La performance come dimensione esperienziale fluida: Marina Abramovič a Bergamo

Marina Abramovič. Between breath and fire è la mostra inaugurata presso lo spazio Gres Art 671 di Bergamo per rendere omaggio a una delle artiste che ha segnato profondamente la storia della performing art contemporanea. 

Questa mostra è unica perché integra non solo il mio lavoro performativo, ma anche le mie ultime ricerche sull’uso di nuovi materiali e formati diversi. (Marina Abramovič)

Il progetto si presenta come una retrospettiva atipica, che attinge all’opera cinquantennale per introdurre l’inedita installazione video Seven Deaths, simbolica chiusura di un percorso visivo e concettuale a testimonianza della carriera dell’artista. I temi chiave che hanno scandito la vita di Marina Abramovič diventano i cluster che indicano il percorso da seguire: il respiro, il corpo, la relazione con l’altro e la morte.

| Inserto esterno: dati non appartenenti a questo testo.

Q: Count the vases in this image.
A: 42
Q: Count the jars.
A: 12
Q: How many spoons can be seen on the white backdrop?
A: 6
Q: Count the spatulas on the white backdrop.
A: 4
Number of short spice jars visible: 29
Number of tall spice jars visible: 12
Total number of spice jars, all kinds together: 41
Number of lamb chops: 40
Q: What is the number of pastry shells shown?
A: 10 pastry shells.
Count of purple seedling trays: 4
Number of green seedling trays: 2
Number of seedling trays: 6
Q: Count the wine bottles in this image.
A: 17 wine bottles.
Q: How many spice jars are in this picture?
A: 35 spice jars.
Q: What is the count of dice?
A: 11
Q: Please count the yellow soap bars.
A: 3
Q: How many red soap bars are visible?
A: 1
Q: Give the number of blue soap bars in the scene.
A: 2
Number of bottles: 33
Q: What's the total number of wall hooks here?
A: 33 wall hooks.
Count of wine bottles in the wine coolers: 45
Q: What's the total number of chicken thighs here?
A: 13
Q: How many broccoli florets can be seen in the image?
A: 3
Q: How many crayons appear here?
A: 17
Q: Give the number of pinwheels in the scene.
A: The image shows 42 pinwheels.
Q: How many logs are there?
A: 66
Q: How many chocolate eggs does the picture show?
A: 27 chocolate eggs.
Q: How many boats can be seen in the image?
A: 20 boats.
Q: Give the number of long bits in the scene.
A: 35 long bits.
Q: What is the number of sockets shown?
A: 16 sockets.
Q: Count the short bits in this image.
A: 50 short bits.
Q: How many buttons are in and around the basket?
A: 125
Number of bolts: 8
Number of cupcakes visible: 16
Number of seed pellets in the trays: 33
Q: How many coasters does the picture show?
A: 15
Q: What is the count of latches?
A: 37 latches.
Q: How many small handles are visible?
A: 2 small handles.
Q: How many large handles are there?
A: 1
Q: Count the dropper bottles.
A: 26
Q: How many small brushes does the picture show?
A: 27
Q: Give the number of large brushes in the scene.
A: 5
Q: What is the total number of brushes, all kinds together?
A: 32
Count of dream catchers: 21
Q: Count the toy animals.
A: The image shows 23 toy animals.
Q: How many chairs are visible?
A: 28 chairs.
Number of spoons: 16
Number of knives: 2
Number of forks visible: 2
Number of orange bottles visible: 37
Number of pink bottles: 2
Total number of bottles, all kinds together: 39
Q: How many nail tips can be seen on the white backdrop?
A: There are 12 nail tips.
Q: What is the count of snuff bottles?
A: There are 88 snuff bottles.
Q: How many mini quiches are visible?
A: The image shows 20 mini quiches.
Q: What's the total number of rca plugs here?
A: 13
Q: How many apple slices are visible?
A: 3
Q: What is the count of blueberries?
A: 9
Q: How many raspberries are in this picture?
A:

30 sono le opere che, tra passato e presente, rivendicano ognuna una presenza significativa nello spazio espositivo: il rapporto tra installazioni e contesto permette a chi le fruisce di acquisire un quadro complessivo di ció che anticipa o segue il lavoro che sta osservando, attivando connessioni impreviste e deduzioni brillanti. L’allestimento è pensato per evidenziare la componente audio-visiva delle performance che vengono proiettate in contemporanea, creando una cacofonia immersiva e spontanea: la voce e il corpo sono da sempre al centro del codice espressivo dell’Abramovič e in questo caso viene chiesto al visitatore di ampliare la sua percezione sensoriale a favore di una fruizione wagneriana

Photo Giulia Giaume

La potenza evocativa e trasformativa dell’arte é una componente che permette di attivare luoghi che non hanno o hanno perso un’identità precisa, come nel caso dello spazio recuperato da Gres Art 671: con 30.000 mq, suddivisi in 4 aree annesse a 600 mq di giardino interno, l’edificio sorge in un’area postindustriale dopo essere sopravvissuto alla demolizione che ha fatto spazio a nuovi complessi urbani. Inaugurato nel 2023 in occasione dell’anno di Bergamo Brescia Capitale della Cultura, Gres Art è parte del complesso Gres Hub, un quartiere in via di sviluppo che punta a diventare luogo di riferimento per attività di ricerca e di accoglienza oltre che ponte tra centro e periferia urbana.  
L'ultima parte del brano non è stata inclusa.